Report each line from the records where the string "software" turns up.

── DATA FOR ANALYSIS ──

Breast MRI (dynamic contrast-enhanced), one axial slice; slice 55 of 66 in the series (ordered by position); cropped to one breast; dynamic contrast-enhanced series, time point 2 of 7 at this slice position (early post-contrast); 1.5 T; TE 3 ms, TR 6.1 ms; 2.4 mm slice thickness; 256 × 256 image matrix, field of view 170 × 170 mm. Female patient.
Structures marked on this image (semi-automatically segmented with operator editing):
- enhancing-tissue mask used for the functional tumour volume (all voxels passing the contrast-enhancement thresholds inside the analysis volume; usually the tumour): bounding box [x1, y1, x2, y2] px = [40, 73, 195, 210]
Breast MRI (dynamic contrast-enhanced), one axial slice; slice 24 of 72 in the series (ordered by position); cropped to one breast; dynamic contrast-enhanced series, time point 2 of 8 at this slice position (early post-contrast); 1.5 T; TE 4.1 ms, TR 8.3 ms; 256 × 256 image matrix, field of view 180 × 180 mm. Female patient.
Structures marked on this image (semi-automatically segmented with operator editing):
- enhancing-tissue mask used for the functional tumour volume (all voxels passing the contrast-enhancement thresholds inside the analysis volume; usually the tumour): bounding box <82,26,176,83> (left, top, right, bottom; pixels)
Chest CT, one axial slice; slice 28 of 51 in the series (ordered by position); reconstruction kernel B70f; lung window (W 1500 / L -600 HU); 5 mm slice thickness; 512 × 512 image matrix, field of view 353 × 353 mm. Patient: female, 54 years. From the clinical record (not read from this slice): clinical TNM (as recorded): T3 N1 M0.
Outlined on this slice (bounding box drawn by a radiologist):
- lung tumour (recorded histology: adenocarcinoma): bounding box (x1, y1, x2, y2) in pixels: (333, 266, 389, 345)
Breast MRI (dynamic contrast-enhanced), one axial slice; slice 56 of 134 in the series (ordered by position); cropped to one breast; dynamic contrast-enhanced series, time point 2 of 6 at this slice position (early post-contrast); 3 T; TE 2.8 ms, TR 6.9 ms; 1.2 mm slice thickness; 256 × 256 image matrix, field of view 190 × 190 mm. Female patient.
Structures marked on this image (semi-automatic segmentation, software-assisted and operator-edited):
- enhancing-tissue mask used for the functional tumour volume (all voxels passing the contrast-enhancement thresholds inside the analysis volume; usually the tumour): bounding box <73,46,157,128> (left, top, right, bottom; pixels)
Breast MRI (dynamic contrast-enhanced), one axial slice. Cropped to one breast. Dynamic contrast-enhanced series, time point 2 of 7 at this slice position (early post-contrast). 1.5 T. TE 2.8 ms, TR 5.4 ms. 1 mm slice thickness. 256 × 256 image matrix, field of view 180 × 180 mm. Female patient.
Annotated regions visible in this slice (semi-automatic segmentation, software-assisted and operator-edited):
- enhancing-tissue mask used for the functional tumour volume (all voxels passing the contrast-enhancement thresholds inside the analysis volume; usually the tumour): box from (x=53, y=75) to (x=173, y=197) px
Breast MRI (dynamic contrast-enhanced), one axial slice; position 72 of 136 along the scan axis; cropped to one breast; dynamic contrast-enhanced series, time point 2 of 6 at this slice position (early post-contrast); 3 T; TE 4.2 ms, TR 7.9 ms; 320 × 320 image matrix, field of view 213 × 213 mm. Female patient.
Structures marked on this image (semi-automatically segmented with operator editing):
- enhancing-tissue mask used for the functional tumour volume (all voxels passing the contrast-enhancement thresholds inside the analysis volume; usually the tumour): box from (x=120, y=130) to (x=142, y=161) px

───

> RESPONSE TO THIS TASK:
Structures marked on this image (semi-automatic segmentation, software-assisted and operator-edited):
Annotated regions visible in this slice (semi-automatic segmentation, software-assisted and operator-edited):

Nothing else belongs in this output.